The World in U.S. Courts: Fall 2015 - Personal Jurisdiction/Forum Non Conveniens | July.09.2015

Xilinx, Inc. v. Papst Licensing GMBH & Co.KG, U.S. District Court for the Northern District of California, July 9, 2015

Plaintiff corporations, designers and manufacturers of a type of semiconductor, sought declaratory judgments from the U.S. District Court for the Northern District of California that their products did not infringe certain patents held by the Defendant, a German corporation specializing solely in the monetization and licensing of intellectual property rights. The Defendant moved to dismiss the Plaintiffs' suit for lack of personal jurisdiction.

The Court observed that personal jurisdiction over Papst was to be determined first with regard to the scope of jurisdiction under California law, and then was to be measured against the Due Process Clause U.S. Constitution. The Court noted, however, that California asserted jurisdiction to the full extent of the Due Process clause, and so only a single inquiry need be made.

The Court quickly disposed of the plaintiffs' claim of general personal jurisdiction over Papst, finding that the requirement of the U.S. Supreme Court's Daimler decision that general jurisdiction could ordinarily be asserted against a non-U.S. corporation only where the corporation could be considered "at home" could not be satisfied. While a closer question, the Court also found insufficient contacts to support specific personal jurisdiction. Applying Federal Circuit law because this is a patent case, the Court first noted that in declaratory judgment actions for non-infringement, such as the one presented here, only activities related to the "enforcement" of the patent or the "defense of the validity" of the patents-in-suit are relevant to the jurisdictional determination. In other words, evidence of activities such as a defendant's "manufacturing, use, offer for sale, or sale of goods" in the State would not bear on the specific jurisdiction analysis. By contrast, actions such as "initiating judicial or extra-judicial patent enforcement within the forum, or entering into an exclusive license agreement or other undertaking which imposes enforcement obligations with a party residing or regularly doing business in the forum," would be relevant.

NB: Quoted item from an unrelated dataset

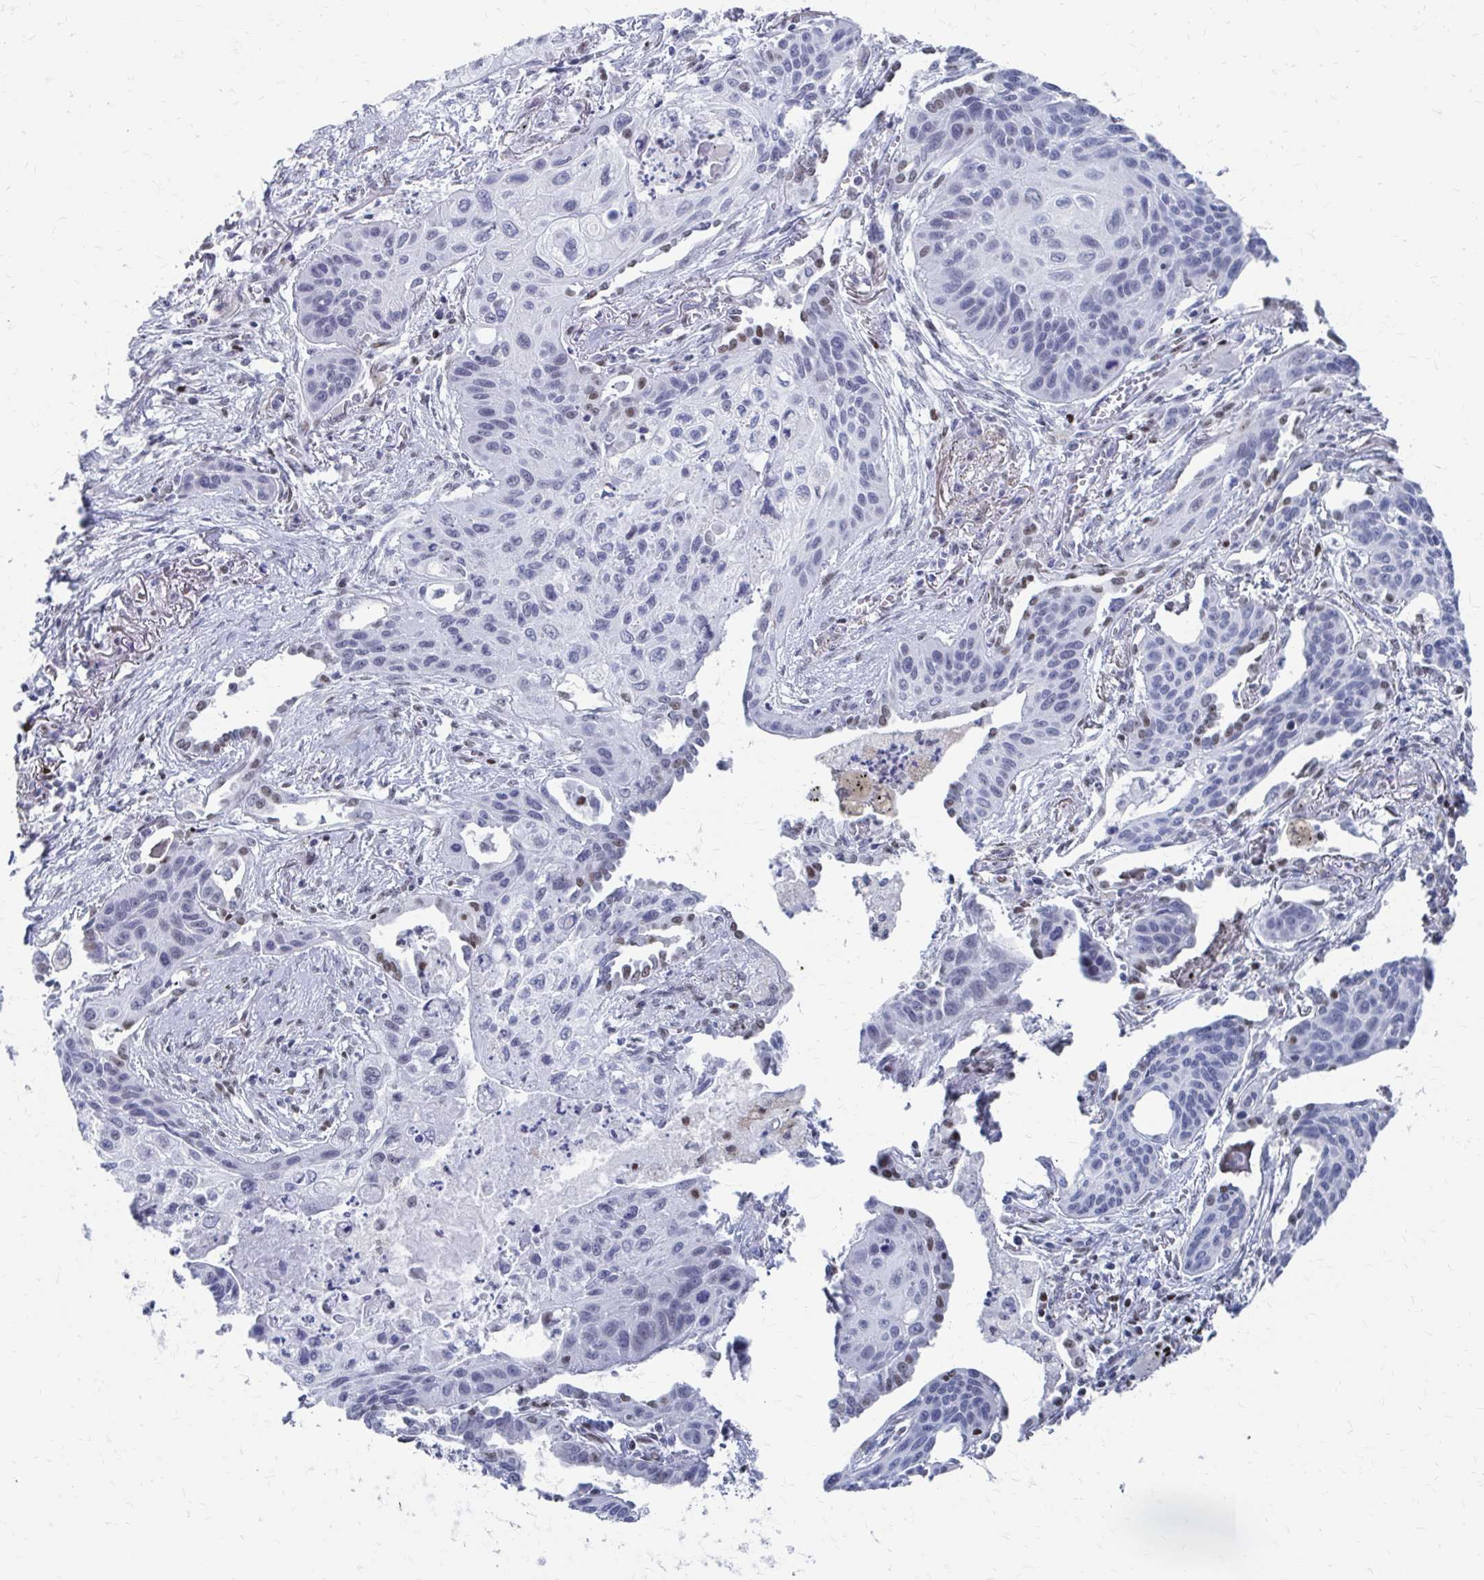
{"staining": {"intensity": "negative", "quantity": "none", "location": "none"}, "tissue": "lung cancer", "cell_type": "Tumor cells", "image_type": "cancer", "snomed": [{"axis": "morphology", "description": "Squamous cell carcinoma, NOS"}, {"axis": "topography", "description": "Lung"}], "caption": "The photomicrograph demonstrates no significant staining in tumor cells of lung squamous cell carcinoma.", "gene": "CDIN1", "patient": {"sex": "male", "age": 71}}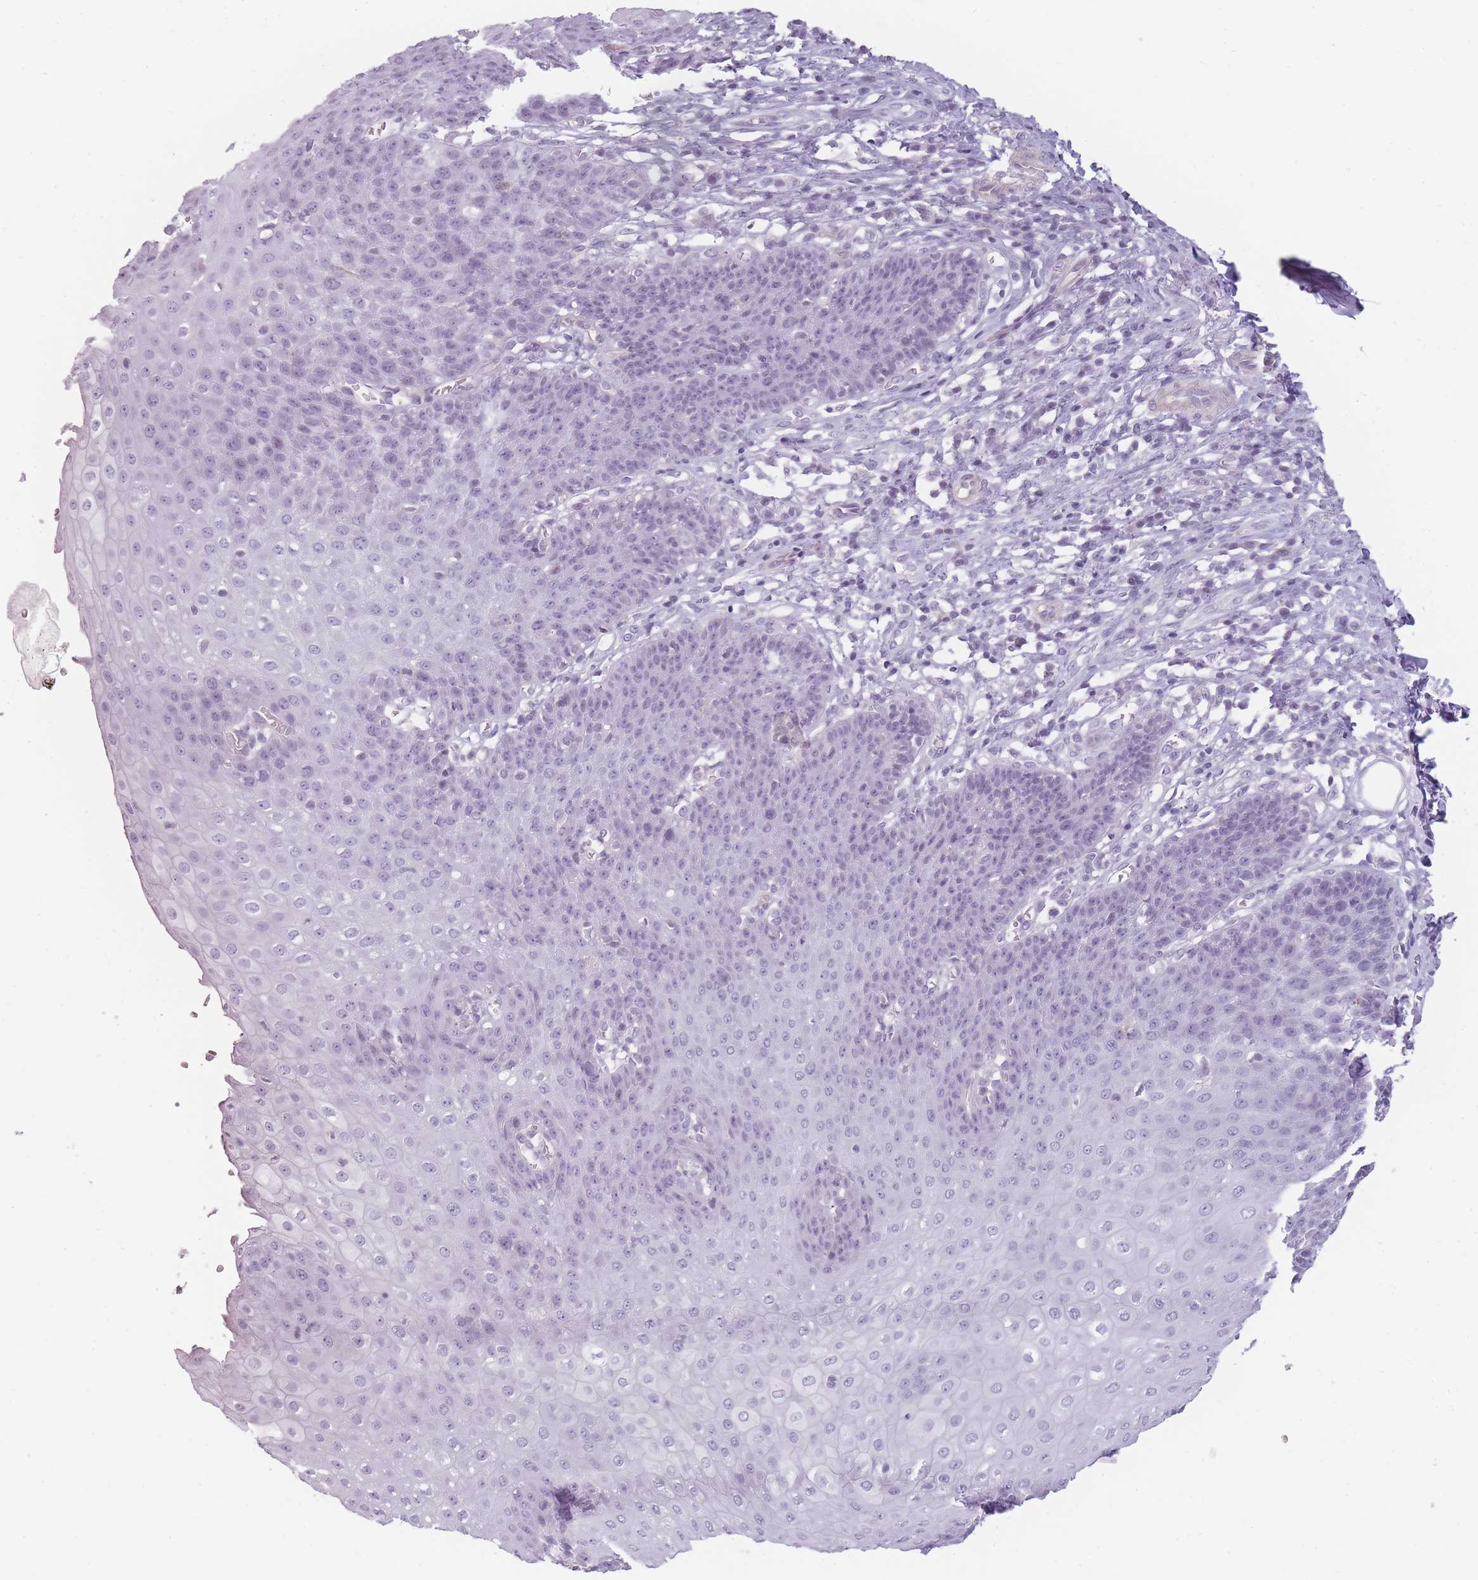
{"staining": {"intensity": "negative", "quantity": "none", "location": "none"}, "tissue": "esophagus", "cell_type": "Squamous epithelial cells", "image_type": "normal", "snomed": [{"axis": "morphology", "description": "Normal tissue, NOS"}, {"axis": "topography", "description": "Esophagus"}], "caption": "High power microscopy photomicrograph of an immunohistochemistry (IHC) histopathology image of benign esophagus, revealing no significant expression in squamous epithelial cells. (DAB IHC with hematoxylin counter stain).", "gene": "GGT1", "patient": {"sex": "male", "age": 71}}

The Court considered a large number of potential factual bases for specific jurisdiction, but rejected them all. Thus, Papst's cease-and-desist letters to Plaintiffs were found insufficient to create personal jurisdiction. So, too, were Papst's meetings with Plaintiffs in California (which were merely part of an attempt to license the patents), its maintenance of a "license targets" list; its retention of California patent counsel, who only made three maintenance fee payments over a twenty year term; and its hiring of a Texas attorney to undertake extrajudicial patent enforcement activities. The Court also rejected as unsubstantiated Plaintiff's claims that Defendant had threatened their customers.

Finding no basis for the assertion of general or specific jurisdiction over Papst, the Court dismissed the case.